Der überzeugendste Teil der Novelle ist dadurch Garcias zunehmend panische Suche nach ihrem Arbeitskollegen. Zusammen mit Dulmur und Lucsly muss sie mit den verschwiegenen Aegis-Agenten zusammenarbeiten. Das gestaltet sich nicht nur als kompliziert, sondern angesichts ihrer Gefühle auch als nervenaufreibend. Obwohl hier keine Charakterentwicklung stattfindet, ist dieser Teil spannender und teilweise unterhaltsamer als die Unterhaltungen zwischen Daiyar und Ranjea.

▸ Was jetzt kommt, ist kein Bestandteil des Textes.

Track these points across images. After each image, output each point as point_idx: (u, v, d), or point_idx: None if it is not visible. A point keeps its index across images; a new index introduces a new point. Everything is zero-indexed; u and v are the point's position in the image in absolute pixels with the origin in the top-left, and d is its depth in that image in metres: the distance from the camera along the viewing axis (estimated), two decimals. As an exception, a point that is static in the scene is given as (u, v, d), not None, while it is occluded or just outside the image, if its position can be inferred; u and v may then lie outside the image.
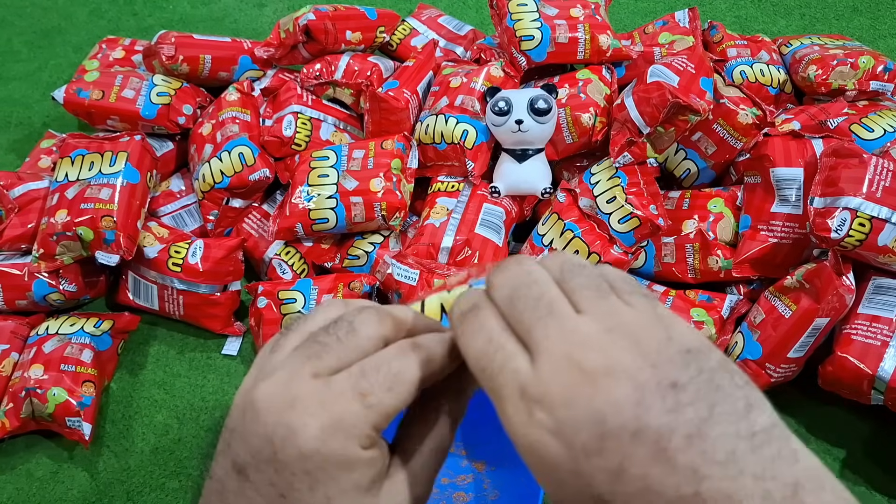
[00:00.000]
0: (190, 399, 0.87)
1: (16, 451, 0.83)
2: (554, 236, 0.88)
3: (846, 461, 0.80)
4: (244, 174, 0.94)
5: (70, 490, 0.80)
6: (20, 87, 1.25)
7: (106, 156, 0.90)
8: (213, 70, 1.07)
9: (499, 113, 0.89)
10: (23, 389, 0.79)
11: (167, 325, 0.94)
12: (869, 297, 0.78)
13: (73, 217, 0.85)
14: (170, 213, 0.98)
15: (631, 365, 0.21)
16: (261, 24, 1.34)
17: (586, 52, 0.97)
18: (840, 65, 0.93)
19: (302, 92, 1.03)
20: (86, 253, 0.87)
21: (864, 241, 0.74)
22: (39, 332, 0.86)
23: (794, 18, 1.30)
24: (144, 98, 1.00)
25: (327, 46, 1.04)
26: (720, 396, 0.21)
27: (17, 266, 0.88)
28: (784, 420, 0.74)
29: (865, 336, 0.75)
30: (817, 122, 0.90)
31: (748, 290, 0.87)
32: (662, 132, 0.89)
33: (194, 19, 1.36)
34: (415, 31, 1.16)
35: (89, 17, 1.37)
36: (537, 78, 1.03)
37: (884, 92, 0.94)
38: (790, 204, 0.83)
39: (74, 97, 1.00)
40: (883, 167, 0.75)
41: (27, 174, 0.96)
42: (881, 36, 1.26)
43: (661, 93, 0.85)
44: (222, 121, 0.97)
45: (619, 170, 0.90)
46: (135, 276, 0.91)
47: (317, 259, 0.94)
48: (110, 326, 0.88)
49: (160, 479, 0.81)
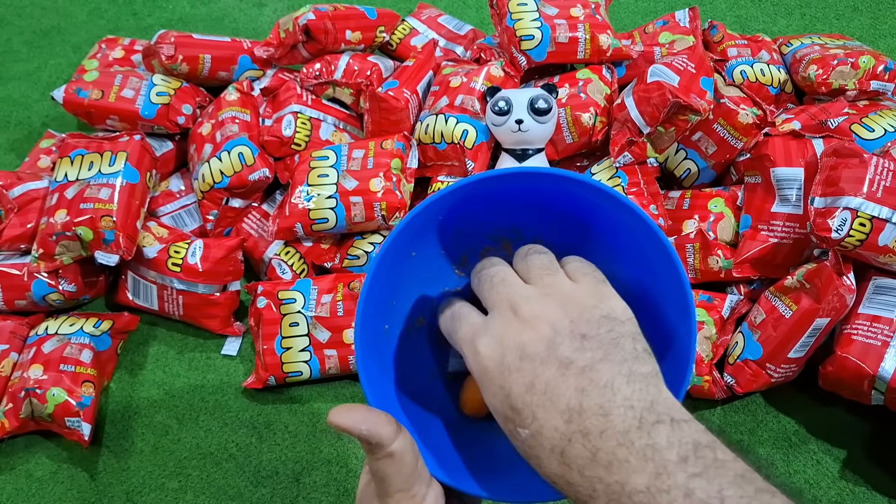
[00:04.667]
0: (189, 399, 0.87)
1: (15, 451, 0.83)
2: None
3: (846, 461, 0.79)
4: (244, 174, 0.93)
5: (69, 490, 0.80)
6: (19, 86, 1.25)
7: (105, 156, 0.90)
8: (213, 70, 1.07)
9: (499, 113, 0.89)
10: (22, 389, 0.79)
11: (167, 326, 0.94)
12: (869, 297, 0.78)
13: (73, 217, 0.85)
14: (169, 212, 0.98)
15: (553, 316, 0.28)
16: (260, 24, 1.34)
17: (586, 52, 0.97)
18: (840, 64, 0.93)
19: (301, 92, 1.03)
20: (85, 253, 0.87)
21: (864, 241, 0.74)
22: (39, 332, 0.86)
23: (794, 18, 1.30)
24: (144, 98, 1.00)
25: (327, 46, 1.04)
26: (616, 350, 0.27)
27: (17, 266, 0.88)
28: (784, 420, 0.73)
29: (866, 336, 0.75)
30: (818, 122, 0.90)
31: (749, 290, 0.87)
32: (663, 132, 0.88)
33: (194, 19, 1.36)
34: (415, 31, 1.15)
35: (89, 16, 1.37)
36: (537, 77, 1.03)
37: (884, 92, 0.94)
38: (791, 204, 0.83)
39: (74, 97, 1.00)
40: (883, 167, 0.75)
41: (26, 174, 0.96)
42: (882, 35, 1.26)
43: (661, 92, 0.84)
44: (222, 120, 0.97)
45: (619, 169, 0.90)
46: (134, 276, 0.91)
47: (316, 259, 0.94)
48: (110, 326, 0.88)
49: (159, 479, 0.81)
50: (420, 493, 0.30)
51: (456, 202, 0.34)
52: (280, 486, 0.80)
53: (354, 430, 0.28)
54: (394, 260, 0.34)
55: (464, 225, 0.36)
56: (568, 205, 0.35)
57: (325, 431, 0.84)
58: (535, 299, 0.29)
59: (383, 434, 0.28)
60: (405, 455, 0.29)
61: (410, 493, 0.29)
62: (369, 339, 0.33)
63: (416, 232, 0.34)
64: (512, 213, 0.36)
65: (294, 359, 0.83)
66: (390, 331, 0.36)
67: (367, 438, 0.28)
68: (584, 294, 0.29)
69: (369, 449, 0.29)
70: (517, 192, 0.34)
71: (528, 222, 0.37)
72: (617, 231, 0.34)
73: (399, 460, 0.29)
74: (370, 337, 0.34)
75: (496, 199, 0.35)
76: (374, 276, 0.33)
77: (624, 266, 0.34)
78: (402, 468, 0.29)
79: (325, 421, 0.85)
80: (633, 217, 0.32)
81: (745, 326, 0.83)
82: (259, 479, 0.80)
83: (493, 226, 0.37)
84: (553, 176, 0.33)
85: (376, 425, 0.28)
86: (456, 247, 0.38)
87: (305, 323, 0.84)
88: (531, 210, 0.36)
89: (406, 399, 0.36)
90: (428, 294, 0.38)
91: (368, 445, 0.29)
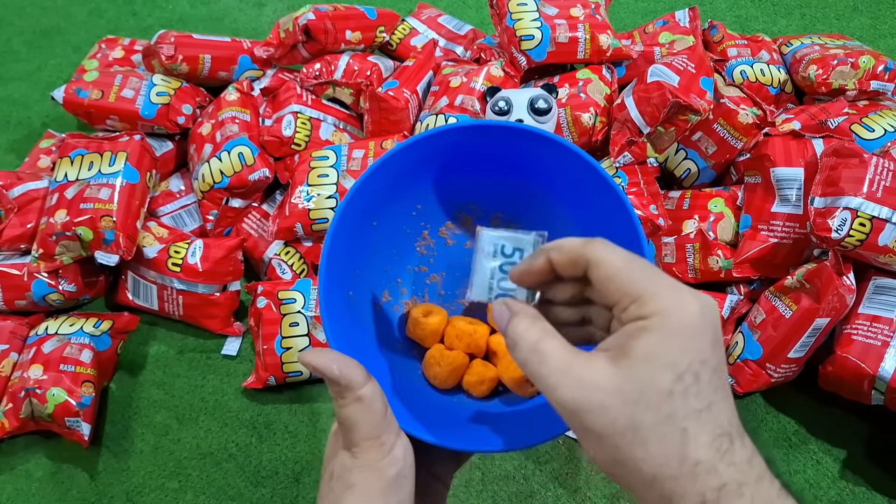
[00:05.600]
0: (189, 399, 0.87)
1: (15, 451, 0.83)
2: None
3: (846, 461, 0.79)
4: (244, 174, 0.93)
5: (69, 490, 0.80)
6: (20, 87, 1.25)
7: (105, 156, 0.90)
8: (213, 70, 1.07)
9: (499, 113, 0.89)
10: (22, 390, 0.79)
11: (167, 326, 0.94)
12: (869, 298, 0.78)
13: (73, 217, 0.85)
14: (169, 213, 0.98)
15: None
16: (260, 24, 1.34)
17: (586, 52, 0.97)
18: (840, 64, 0.93)
19: (301, 92, 1.02)
20: (85, 253, 0.87)
21: (864, 241, 0.74)
22: (39, 332, 0.86)
23: (794, 18, 1.30)
24: (144, 98, 1.00)
25: (327, 46, 1.04)
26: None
27: (17, 266, 0.88)
28: (784, 420, 0.73)
29: (866, 336, 0.75)
30: (818, 122, 0.90)
31: (748, 290, 0.87)
32: (663, 132, 0.88)
33: (194, 19, 1.36)
34: (414, 31, 1.15)
35: (89, 16, 1.37)
36: (537, 77, 1.03)
37: (884, 92, 0.94)
38: (790, 204, 0.83)
39: (74, 97, 1.00)
40: (883, 167, 0.75)
41: (26, 174, 0.96)
42: (881, 36, 1.26)
43: (661, 92, 0.84)
44: (222, 120, 0.97)
45: (619, 169, 0.90)
46: (134, 277, 0.91)
47: (316, 259, 0.94)
48: (110, 327, 0.88)
49: (159, 479, 0.81)
50: (389, 441, 0.29)
51: (407, 167, 0.35)
52: (280, 486, 0.80)
53: (326, 369, 0.28)
54: (355, 224, 0.35)
55: (423, 201, 0.38)
56: (519, 175, 0.37)
57: (325, 431, 0.84)
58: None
59: (353, 376, 0.28)
60: (374, 401, 0.29)
61: (379, 440, 0.29)
62: (335, 298, 0.34)
63: (372, 198, 0.35)
64: (469, 190, 0.38)
65: (294, 359, 0.83)
66: (356, 298, 0.37)
67: (338, 379, 0.28)
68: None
69: (339, 392, 0.28)
70: (469, 164, 0.36)
71: (485, 198, 0.39)
72: (568, 188, 0.35)
73: (369, 405, 0.28)
74: (336, 296, 0.34)
75: (452, 179, 0.37)
76: (335, 233, 0.33)
77: (579, 221, 0.36)
78: (371, 414, 0.28)
79: (325, 421, 0.85)
80: (576, 160, 0.33)
81: (744, 326, 0.83)
82: (259, 479, 0.80)
83: (451, 202, 0.39)
84: (491, 127, 0.34)
85: (348, 366, 0.28)
86: (416, 223, 0.39)
87: (305, 323, 0.84)
88: (486, 186, 0.38)
89: (372, 360, 0.36)
90: (392, 269, 0.39)
91: (338, 388, 0.28)
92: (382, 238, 0.38)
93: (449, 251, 0.40)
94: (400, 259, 0.40)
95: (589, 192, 0.34)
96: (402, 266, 0.40)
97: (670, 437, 0.23)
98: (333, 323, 0.33)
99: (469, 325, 0.38)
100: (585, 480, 0.79)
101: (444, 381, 0.38)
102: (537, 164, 0.36)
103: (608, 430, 0.23)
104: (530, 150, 0.35)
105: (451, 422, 0.36)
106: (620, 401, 0.23)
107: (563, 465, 0.80)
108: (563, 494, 0.78)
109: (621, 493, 0.77)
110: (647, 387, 0.23)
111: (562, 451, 0.81)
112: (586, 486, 0.79)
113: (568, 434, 0.77)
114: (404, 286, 0.40)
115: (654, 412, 0.23)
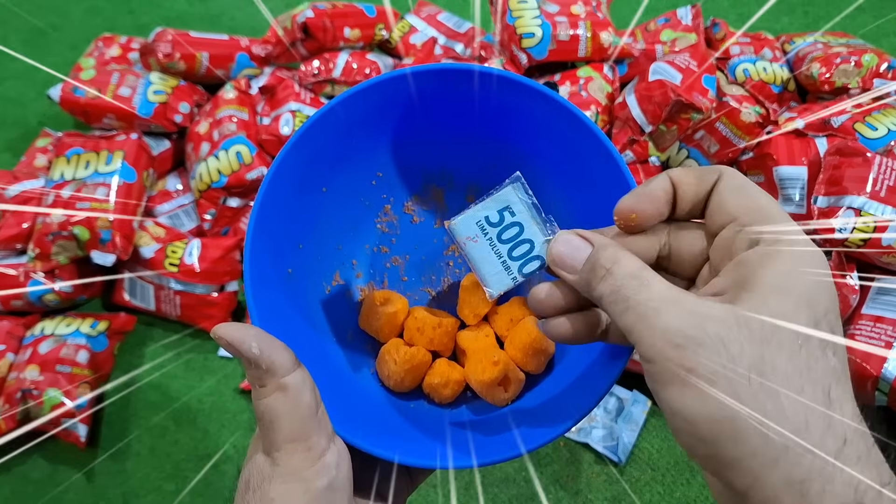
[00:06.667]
0: (187, 401, 0.87)
1: (11, 452, 0.83)
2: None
3: (850, 463, 0.79)
4: (241, 173, 0.93)
5: (66, 493, 0.79)
6: (15, 85, 1.24)
7: (102, 154, 0.89)
8: (211, 68, 1.07)
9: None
10: (18, 391, 0.78)
11: (164, 326, 0.93)
12: (873, 298, 0.77)
13: (69, 216, 0.84)
14: (166, 212, 0.97)
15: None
16: (258, 22, 1.33)
17: (588, 50, 0.96)
18: (844, 63, 0.93)
19: (300, 90, 1.02)
20: (81, 252, 0.86)
21: (868, 241, 0.73)
22: (35, 332, 0.85)
23: (797, 16, 1.29)
24: (141, 96, 0.99)
25: (326, 44, 1.04)
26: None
27: (13, 266, 0.87)
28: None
29: (869, 337, 0.74)
30: (821, 121, 0.89)
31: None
32: (665, 130, 0.88)
33: (191, 17, 1.35)
34: (414, 28, 1.15)
35: (85, 14, 1.36)
36: (538, 75, 1.02)
37: (888, 90, 0.93)
38: (794, 203, 0.83)
39: (70, 95, 0.99)
40: (887, 166, 0.75)
41: (23, 173, 0.96)
42: (885, 34, 1.25)
43: (663, 91, 0.84)
44: (219, 119, 0.96)
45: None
46: (131, 277, 0.91)
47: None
48: (106, 327, 0.87)
49: (156, 481, 0.80)
50: (318, 445, 0.23)
51: (359, 120, 0.29)
52: (278, 488, 0.79)
53: (242, 346, 0.23)
54: (297, 183, 0.29)
55: (384, 168, 0.32)
56: (496, 134, 0.31)
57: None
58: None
59: (277, 358, 0.23)
60: (302, 392, 0.23)
61: (307, 443, 0.23)
62: (266, 271, 0.28)
63: (319, 155, 0.29)
64: (437, 155, 0.32)
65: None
66: (296, 276, 0.31)
67: (257, 360, 0.23)
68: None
69: (258, 378, 0.23)
70: (437, 122, 0.30)
71: (457, 164, 0.32)
72: (554, 148, 0.30)
73: (294, 397, 0.23)
74: (268, 270, 0.28)
75: (417, 141, 0.31)
76: (268, 190, 0.27)
77: (568, 186, 0.31)
78: (297, 409, 0.23)
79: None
80: (564, 114, 0.28)
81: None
82: (257, 482, 0.80)
83: (418, 170, 0.33)
84: (459, 72, 0.28)
85: (271, 346, 0.23)
86: (377, 194, 0.33)
87: (304, 323, 0.83)
88: (457, 149, 0.31)
89: (309, 350, 0.30)
90: (346, 248, 0.34)
91: (257, 373, 0.23)
92: (334, 208, 0.32)
93: (415, 230, 0.34)
94: (356, 236, 0.34)
95: (580, 153, 0.29)
96: (359, 245, 0.34)
97: (811, 394, 0.17)
98: (259, 297, 0.27)
99: (434, 316, 0.32)
100: (587, 483, 0.78)
101: (400, 381, 0.32)
102: (518, 120, 0.30)
103: (725, 372, 0.17)
104: (510, 103, 0.30)
105: (404, 431, 0.30)
106: (745, 336, 0.18)
107: (564, 467, 0.80)
108: (565, 497, 0.78)
109: (623, 496, 0.77)
110: (780, 325, 0.18)
111: (563, 454, 0.81)
112: (587, 489, 0.78)
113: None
114: (360, 269, 0.34)
115: (790, 357, 0.17)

Angesichts all dieser Emotionen kommt der eigentliche Erzählkern der Handlung zu kurz. Die Aegis haben schließlich auch die Menschheit vor ihrer Selbstzerstörung bewahrt. Das hat sich ausgezahlt, denn die Menschen waren elementar für die Gründung der Föderation und tragen mittlerweile zu der Allianz der Aegis, die an der Stabilität der Zeitlinie arbeitet, bei. Gerade dadurch wird die Frage, ob Eingriffe von der Tragweite der Aegis gerechtfertigt sind, spannend. Mit dieser Überlegung lässt Bennett den Leser allein. Das ist gut, da man dadurch noch länger über die Novelle nachdenkt. Schöner wäre es aber gewesen, wenn die Eingriffe der Aegis etwas intensiver in der Novelle thematisiert worden wären.
Zurück bleibt so von der Kurzgeschichte vor allem das starke Bild, dass ein von den Aegis gerettetes Volk andere Völker vernichtet. Dieses moralische Dilemma, in dem Hilfe im Besten Interesse zu extremen Leid führt, ist von Bennett gut herausgearbeitet und bleibt auch nach der Lektüre eindringlich in Erinnerung.
Fazit: „Shield of the Gods“ ist emotionaler, introvertierter und bietet auch weniger Zeitreisen als seine Vorgänge. Die Novelle lädt den Leser ein, über die Folgen von Zeitreisen und Eingriffen in die Belange anderer Völker nachzudenken. Das ist sehr interessant, leidet aber unter dem nicht immer gelungenen Fokus auf die Liebesbeziehungen der Handlungsträger/innen.